**TASK TO COMPLETE**.
Rewrite the rows from the first one through the line containing "Las características de la zona permiten", replacing "oktober" with "october" and changing nothing else.

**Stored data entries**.
┌──

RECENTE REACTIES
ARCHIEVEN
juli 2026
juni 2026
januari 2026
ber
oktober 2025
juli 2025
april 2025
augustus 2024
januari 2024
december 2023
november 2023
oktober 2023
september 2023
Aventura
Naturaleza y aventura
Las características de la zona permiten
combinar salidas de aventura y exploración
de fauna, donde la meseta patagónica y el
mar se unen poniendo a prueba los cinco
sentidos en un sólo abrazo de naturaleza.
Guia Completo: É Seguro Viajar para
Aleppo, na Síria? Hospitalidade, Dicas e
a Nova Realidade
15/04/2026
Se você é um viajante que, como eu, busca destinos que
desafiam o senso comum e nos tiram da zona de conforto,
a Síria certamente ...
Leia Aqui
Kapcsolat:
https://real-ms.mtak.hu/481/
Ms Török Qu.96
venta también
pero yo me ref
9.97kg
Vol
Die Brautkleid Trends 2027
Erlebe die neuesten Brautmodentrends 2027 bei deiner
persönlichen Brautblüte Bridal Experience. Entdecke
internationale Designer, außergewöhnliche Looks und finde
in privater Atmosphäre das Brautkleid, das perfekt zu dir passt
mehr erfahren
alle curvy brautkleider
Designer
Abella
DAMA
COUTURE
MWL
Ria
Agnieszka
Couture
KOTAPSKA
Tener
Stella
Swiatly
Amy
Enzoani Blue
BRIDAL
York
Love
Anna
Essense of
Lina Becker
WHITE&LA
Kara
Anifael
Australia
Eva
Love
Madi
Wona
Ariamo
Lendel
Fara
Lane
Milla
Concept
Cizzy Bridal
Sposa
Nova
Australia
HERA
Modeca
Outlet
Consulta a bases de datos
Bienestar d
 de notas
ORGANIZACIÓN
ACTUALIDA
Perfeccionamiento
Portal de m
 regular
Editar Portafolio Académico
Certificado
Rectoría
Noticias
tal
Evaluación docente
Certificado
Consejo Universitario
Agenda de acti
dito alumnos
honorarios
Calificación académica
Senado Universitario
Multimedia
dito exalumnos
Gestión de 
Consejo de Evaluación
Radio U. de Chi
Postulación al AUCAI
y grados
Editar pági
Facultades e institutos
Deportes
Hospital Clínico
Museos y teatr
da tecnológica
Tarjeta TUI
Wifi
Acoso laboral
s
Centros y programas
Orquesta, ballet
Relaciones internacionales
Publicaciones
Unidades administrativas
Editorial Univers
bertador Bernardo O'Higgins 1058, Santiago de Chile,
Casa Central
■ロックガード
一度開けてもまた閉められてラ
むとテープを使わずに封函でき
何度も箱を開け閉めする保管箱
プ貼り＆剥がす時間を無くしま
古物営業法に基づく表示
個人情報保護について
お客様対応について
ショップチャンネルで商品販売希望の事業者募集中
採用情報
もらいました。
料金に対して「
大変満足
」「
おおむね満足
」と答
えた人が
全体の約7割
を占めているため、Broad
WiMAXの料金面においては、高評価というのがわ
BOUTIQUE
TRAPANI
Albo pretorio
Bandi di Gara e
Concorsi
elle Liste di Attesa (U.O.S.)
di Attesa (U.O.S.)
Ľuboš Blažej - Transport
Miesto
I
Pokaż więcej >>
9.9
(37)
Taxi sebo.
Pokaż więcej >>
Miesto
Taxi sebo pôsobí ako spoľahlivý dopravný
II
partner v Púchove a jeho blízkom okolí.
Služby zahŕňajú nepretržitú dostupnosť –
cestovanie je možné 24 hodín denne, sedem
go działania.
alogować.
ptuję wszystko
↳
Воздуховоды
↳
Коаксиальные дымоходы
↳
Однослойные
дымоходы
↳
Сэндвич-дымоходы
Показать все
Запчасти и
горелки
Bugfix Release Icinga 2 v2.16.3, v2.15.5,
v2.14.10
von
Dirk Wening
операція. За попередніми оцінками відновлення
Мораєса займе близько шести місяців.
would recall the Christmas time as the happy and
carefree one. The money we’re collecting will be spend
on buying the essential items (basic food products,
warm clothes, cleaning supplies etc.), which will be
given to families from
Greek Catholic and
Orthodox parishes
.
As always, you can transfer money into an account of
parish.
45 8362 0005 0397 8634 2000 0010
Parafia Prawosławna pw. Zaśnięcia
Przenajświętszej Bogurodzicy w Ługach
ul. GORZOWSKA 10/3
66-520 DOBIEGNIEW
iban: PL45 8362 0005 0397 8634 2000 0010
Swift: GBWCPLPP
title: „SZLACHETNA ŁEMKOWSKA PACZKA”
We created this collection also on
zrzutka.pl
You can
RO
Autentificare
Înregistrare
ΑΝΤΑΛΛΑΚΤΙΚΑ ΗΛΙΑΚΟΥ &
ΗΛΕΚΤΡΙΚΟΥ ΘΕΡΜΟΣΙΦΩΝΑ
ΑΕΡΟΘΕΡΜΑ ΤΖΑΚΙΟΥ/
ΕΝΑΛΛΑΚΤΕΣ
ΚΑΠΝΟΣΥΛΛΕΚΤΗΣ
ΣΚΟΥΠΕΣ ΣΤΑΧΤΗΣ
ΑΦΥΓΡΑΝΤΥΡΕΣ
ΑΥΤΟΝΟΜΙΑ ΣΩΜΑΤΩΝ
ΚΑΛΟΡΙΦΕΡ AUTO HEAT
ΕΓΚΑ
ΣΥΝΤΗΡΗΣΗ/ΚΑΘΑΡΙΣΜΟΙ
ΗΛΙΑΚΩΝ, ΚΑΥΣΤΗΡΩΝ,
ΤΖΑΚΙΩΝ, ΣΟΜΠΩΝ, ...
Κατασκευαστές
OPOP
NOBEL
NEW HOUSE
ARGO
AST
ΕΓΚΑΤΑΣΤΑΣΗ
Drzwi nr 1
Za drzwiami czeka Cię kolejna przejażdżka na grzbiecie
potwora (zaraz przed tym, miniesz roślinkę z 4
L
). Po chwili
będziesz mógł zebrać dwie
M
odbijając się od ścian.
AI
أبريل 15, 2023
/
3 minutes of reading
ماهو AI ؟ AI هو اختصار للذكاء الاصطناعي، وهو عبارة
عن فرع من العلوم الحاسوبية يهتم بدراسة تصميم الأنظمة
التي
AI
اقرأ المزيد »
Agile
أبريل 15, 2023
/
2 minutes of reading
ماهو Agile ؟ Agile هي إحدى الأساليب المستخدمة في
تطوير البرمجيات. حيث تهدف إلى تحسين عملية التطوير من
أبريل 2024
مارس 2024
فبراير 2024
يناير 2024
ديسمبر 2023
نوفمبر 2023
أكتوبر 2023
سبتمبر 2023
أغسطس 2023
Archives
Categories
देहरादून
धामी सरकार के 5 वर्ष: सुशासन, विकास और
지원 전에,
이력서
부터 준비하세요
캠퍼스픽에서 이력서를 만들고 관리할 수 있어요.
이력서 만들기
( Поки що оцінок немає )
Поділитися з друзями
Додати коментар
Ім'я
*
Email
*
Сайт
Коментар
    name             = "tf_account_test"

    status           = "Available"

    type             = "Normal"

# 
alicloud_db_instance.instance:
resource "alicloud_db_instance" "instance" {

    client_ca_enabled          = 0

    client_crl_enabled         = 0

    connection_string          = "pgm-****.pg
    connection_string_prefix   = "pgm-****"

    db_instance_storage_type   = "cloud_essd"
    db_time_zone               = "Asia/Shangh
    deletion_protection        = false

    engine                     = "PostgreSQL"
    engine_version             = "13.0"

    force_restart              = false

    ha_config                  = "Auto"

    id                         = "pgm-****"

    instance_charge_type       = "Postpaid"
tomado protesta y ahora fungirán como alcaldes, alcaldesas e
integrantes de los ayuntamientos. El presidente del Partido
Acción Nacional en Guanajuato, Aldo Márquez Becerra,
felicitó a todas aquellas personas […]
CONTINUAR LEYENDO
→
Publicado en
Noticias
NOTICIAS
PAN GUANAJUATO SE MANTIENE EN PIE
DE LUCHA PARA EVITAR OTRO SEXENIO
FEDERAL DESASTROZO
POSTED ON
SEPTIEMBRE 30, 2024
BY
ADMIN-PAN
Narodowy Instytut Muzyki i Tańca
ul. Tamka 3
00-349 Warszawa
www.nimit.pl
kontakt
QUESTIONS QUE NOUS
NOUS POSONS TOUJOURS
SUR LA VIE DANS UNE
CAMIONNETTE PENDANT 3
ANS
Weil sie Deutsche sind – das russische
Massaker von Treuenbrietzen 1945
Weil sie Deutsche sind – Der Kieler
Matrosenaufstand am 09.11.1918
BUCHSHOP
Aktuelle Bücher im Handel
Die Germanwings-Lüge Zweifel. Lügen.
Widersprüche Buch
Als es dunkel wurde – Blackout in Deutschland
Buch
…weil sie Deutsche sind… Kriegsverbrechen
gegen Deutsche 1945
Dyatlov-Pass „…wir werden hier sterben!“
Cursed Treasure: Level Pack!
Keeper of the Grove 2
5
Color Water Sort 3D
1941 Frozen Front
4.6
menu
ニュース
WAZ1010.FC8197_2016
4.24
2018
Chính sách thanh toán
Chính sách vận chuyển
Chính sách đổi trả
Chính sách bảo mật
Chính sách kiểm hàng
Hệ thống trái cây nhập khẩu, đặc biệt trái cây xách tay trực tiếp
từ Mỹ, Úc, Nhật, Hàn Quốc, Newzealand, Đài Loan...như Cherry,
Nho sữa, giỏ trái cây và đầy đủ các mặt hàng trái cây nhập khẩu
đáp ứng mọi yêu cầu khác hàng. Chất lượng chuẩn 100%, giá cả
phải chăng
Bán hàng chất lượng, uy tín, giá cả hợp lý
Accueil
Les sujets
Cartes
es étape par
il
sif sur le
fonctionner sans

└──

**RESPONSE TO THIS TASK**.
RECENTE REACTIES
ARCHIEVEN
juli 2026
juni 2026
januari 2026
ber
october 2025
juli 2025
april 2025
augustus 2024
januari 2024
december 2023
november 2023
october 2023
september 2023
Aventura
Naturaleza y aventura
Las características de la zona permiten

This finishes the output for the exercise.